* SOURCE TEXT:
The genotype-to-phenotype path is a maze in a tangled bank
Severely limiting the power of genetic predictions
Randolph M. Nesse
January 6, 2026It would be wonderful if genetic information could predict complex phenotypes accurately, but that looks increasingly unlikely. Missing heritability is substantial, it won’t be explained by newly discovered rare variants [1], and the predictive power of polygenic scores is limited and lower yet in new populations [2].
These limits arise because the path from genes to traits is rarely like the “genes for” model that naively assumes that specific genes code for specific traits. Instead, genes and regulatory regions interact with each other and gene products to create winding paths through a tangled bank of organically complex systems. As Mackay and Arnold dryly conclude in a 2024 review, “relationships between genotypes and phenotypes are often more complex than can be detected with the methods usually employed [3].”
Fred Nijhout and I are working to see if analyzing interaction effects that emerge from a mathematical model of one-carbon metabolism can identify emergent epistasis that could better describe gene → phenotype pathways. A foundation for that project is systematic consideration of the many ways that genes can influence phenotypes. Here is a brief summary.
The “Gene for” model, in which variation in a gene induces variation in a protein that causes variation in a trait, is often applied inappropriately to complex traits.

* WORK ITEM A: List every person named in the article on the genotype-to-phenotype path.
* WORK ITEM B: Replace "polygenic scores" with "risk scores" in the article on the genotype-to-phenotype path, and give everything from "The genotype-to-phenotype path" down to "new populations [2]." with that change.

(Saved data entries)
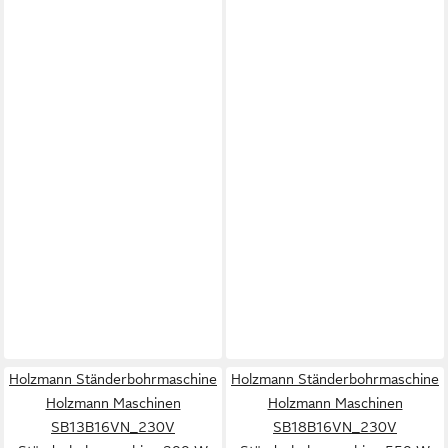
Holzmann Ständerbohrmaschine
Holzmann Ständerbohrmaschine
Holzmann Maschinen
Holzmann Maschinen
SB13B16VN_230V
SB18B16VN_230V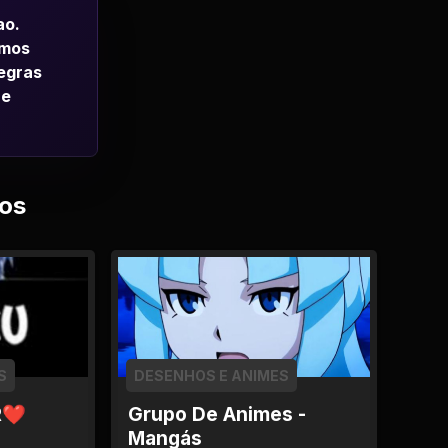
ao.
emos
regras
 e
os
S
DESENHOS E ANIMES
R❤
Grupo De Animes -
Mangás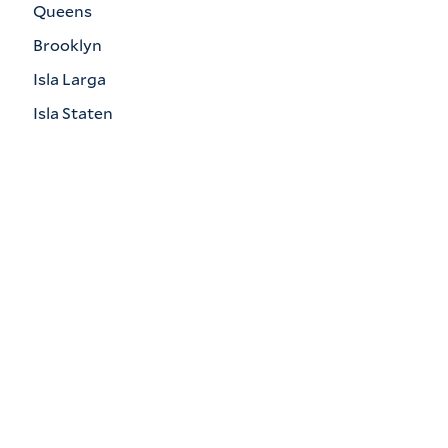
Queens
Brooklyn
Isla Larga
Isla Staten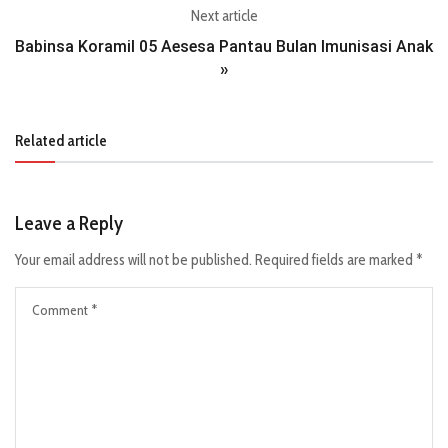
Next article
Babinsa Koramil 05 Aesesa Pantau Bulan Imunisasi Anak
»
Related article
Leave a Reply
Your email address will not be published.
Required fields are marked
*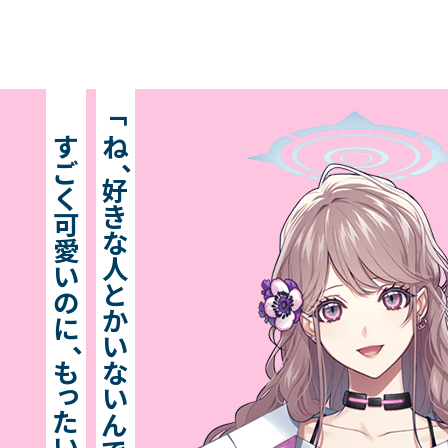
World
L
「
す
ね
、
ご
好
く
き
可
Keyword
G
な
愛
人
い
と
の
か
に
、
い
も
な
Character
S
っ
い
た
ん
い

* REPLY A: Randolph M. Nesse, Mackay, Arnold, Fred Nijhout

* REPLY B:
The genotype-to-phenotype path is a maze in a tangled bank
Severely limiting the power of genetic predictions
Randolph M. Nesse
January 6, 2026It would be wonderful if genetic information could predict complex phenotypes accurately, but that looks increasingly unlikely. Missing heritability is substantial, it won’t be explained by newly discovered rare variants [1], and the predictive power of risk scores is limited and lower yet in new populations [2].